Andersen–Tawil syndrome (ATS; MIM 170390) is a rare autosomal dominant disorder characterized by a classic triad of recurrent flaccid muscle weakness (periodic paralysis), cardiac arrhythmias, and distinctive skeletal and facial features (1). Since the first ATS case presenting with muscle weakness, extrasystoles, and multiple developmental anomalies was reported (2), ATS prevalence is estimated at 0.8–1 in 1,000,000 (3, 4). However, the actual prevalence is expected to be higher than previously reported because the reported prevalence is from a specific population and subgroup of ATS patients (5) and ATS is a rare disease with a broad phenotypic heterogeneity that is difficult to diagnose. Affected individuals present with episodes of periodic paralysis or cardiac symptoms in their first or second decade (6); however, highly variable phenotypes and incomplete penetrance make diagnosis challenging. Cardiac arrhythmias include ventricular arrhythmias associated with prolonged QT interval and prominent U waves. Skeletal and facial features include low-set ears, broad forehead, ocular hypertelorism, small mandible, dental abnormalities, fifth digit clinodactyly, syndactyly, short stature, and scoliosis (7). The KCNJ2 and KCNJ5 are causative genes of ATS. KCNJ2 on chromosome 17q24.3 encodes an inward rectifier potassium channel protein (Kir2.1), which plays an important role in setting and stabilizing the resting membrane potential primarily in the skeletal muscles, heart, and brain (8). KCNJ5 (11q24.3) encodes a G-protein-activated inward rectifier potassium channel 4 protein (Kir3.4) that induces an inhibitory effect on the inward rectifier potassium current (9). Therefore, the diagnosis of ATS is established in individuals with two or more symptoms of the classic triad or individuals with one of the classic triad and at least one family member with ATS and/or identification of pathogenic variants in KCNJ2 and KCNJ5. Here, we report a family with ATS with a novel causative missense variant in KCNJ2 c.413A>T, p.(Glu138Val) and compare their phenotypes along with a literature review.

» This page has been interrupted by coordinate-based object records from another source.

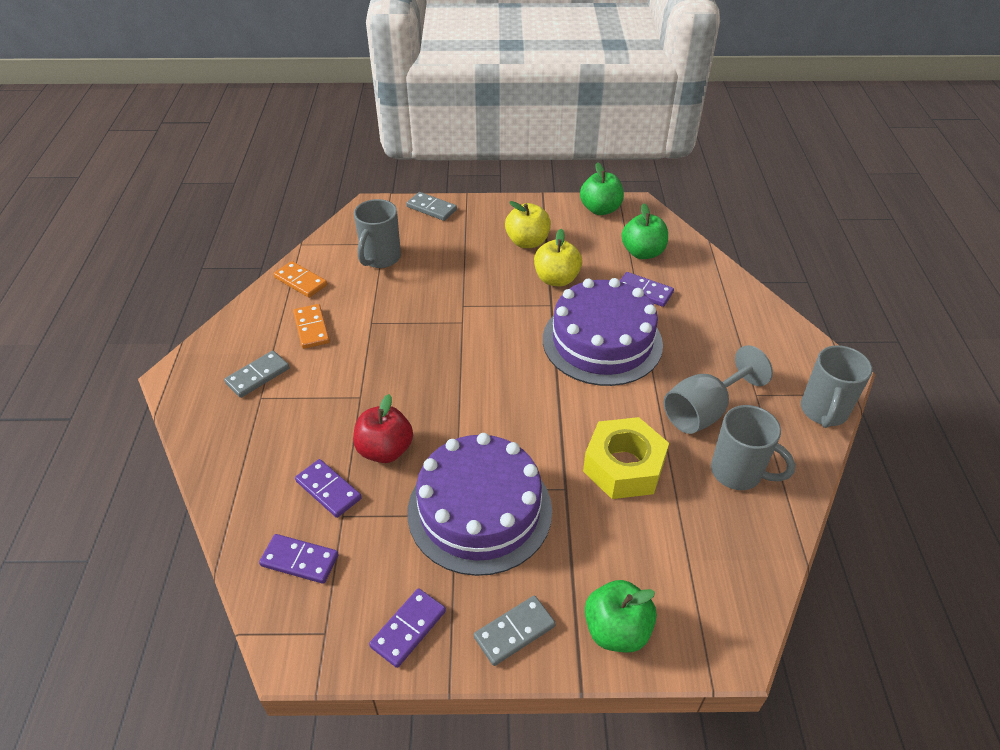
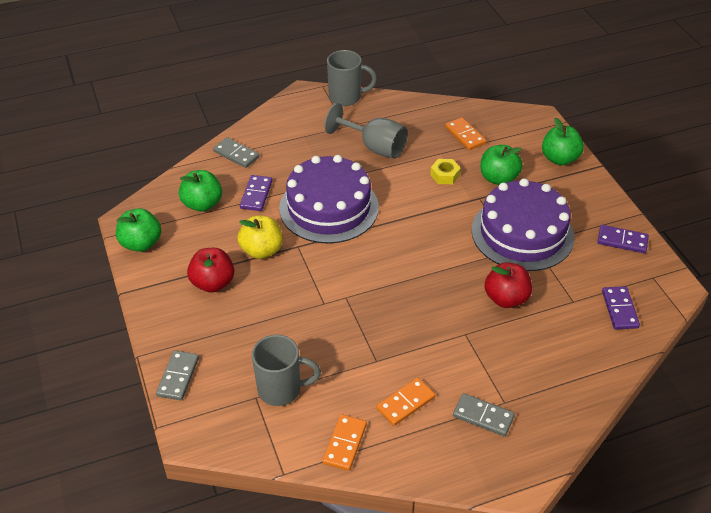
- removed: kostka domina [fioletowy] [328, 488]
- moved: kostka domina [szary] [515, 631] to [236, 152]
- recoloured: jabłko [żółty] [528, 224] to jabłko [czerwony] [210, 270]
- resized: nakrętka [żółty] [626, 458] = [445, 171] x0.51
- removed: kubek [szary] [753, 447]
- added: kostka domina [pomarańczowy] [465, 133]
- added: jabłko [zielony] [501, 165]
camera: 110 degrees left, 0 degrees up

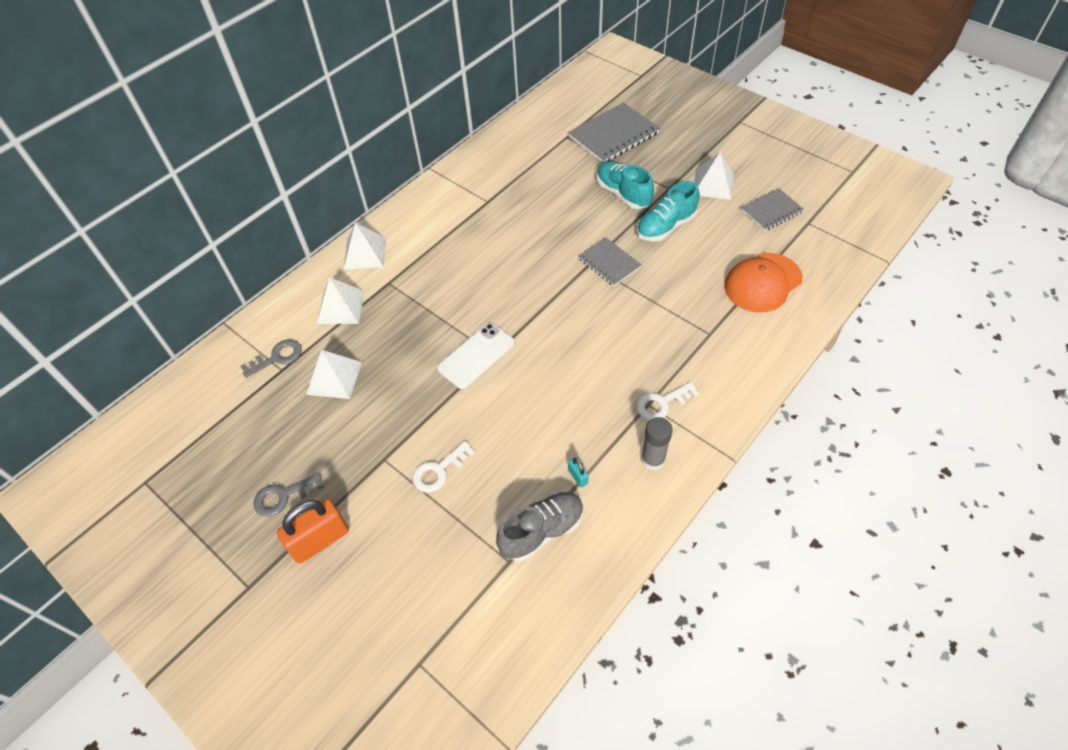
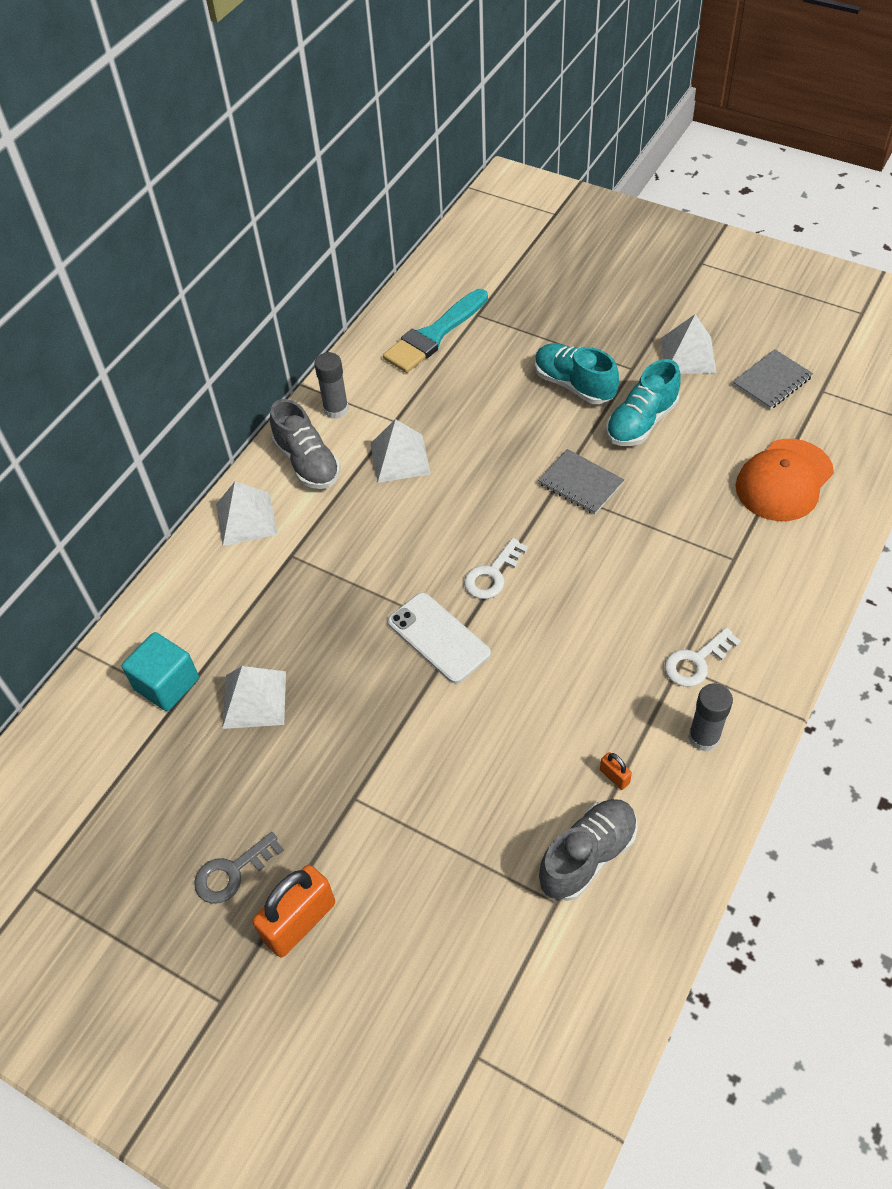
- replaced: klucz [szary] [271, 358] to sześcian [turkusowy] [160, 671]
- moved: piramida [biały] [341, 300] to [400, 451]
- moved: klucz [biały] [443, 467] to [496, 568]
- turned: telefon [biały] [476, 356] = [439, 638] 75 degrees counterclockwise
- removed: zeszyt [szary] [614, 132]
- recoloured: kłódka [turkusowy] [578, 472] to kłódka [pomarańczowy] [616, 771]
- added: but [szary] [305, 444]
- added: klej w sztyfcie [szary] [331, 385]
- added: pędzel [turkusowy] [435, 331]
camera: 10 degrees left, 0 degrees up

The proband is a 15-year-old girl who presented with recurrent episodes of leg weakness and paralysis lasting several days beginning 2–3 months prior. These episodes recently became more severe and frequent, occurring at least twice a week. The severity of the weakness during the episodes varied from mild (weakness and difficulty climbing stairs) to severe (inability to walk). Triggers were intensive exercise or feeling tired. Clinical evaluation included medical and family history and previous medical record review where applicable. She had been taking flecainide for an arrhythmia associated with a long QT interval since she was 7 years old and had been receiving regular echocardiogram (ECG) follow-up. Her serum potassium levels tested during hospitalization were normal. Thyroid function test results were also within the reference interval. Electromyography (EMG) showed no specific findings. Brain magnetic resonance imaging (MRI) revealed suspicious congenital absence or hypoplasia of both internal carotid arteries (ICA) with supply to the anterior circulation via carotid-vertebrobasilar anastomoses and hypertrophy of the posterior communicating artery (PCOM). No intellectual disability was observed during development. Chest X-rays showed mild scoliosis in the thoracolumbar region. During physical examination, she was 142 cm tall (<3rd percentile) and weighed 40 kg (3rd percentile). Additional physical examination during genetic counseling revealed that the proband had dysmorphic features, including orbital hypertelorism, mandibular hypoplasia, dental crowding, clinodactyly of the fifth finger, and small hands.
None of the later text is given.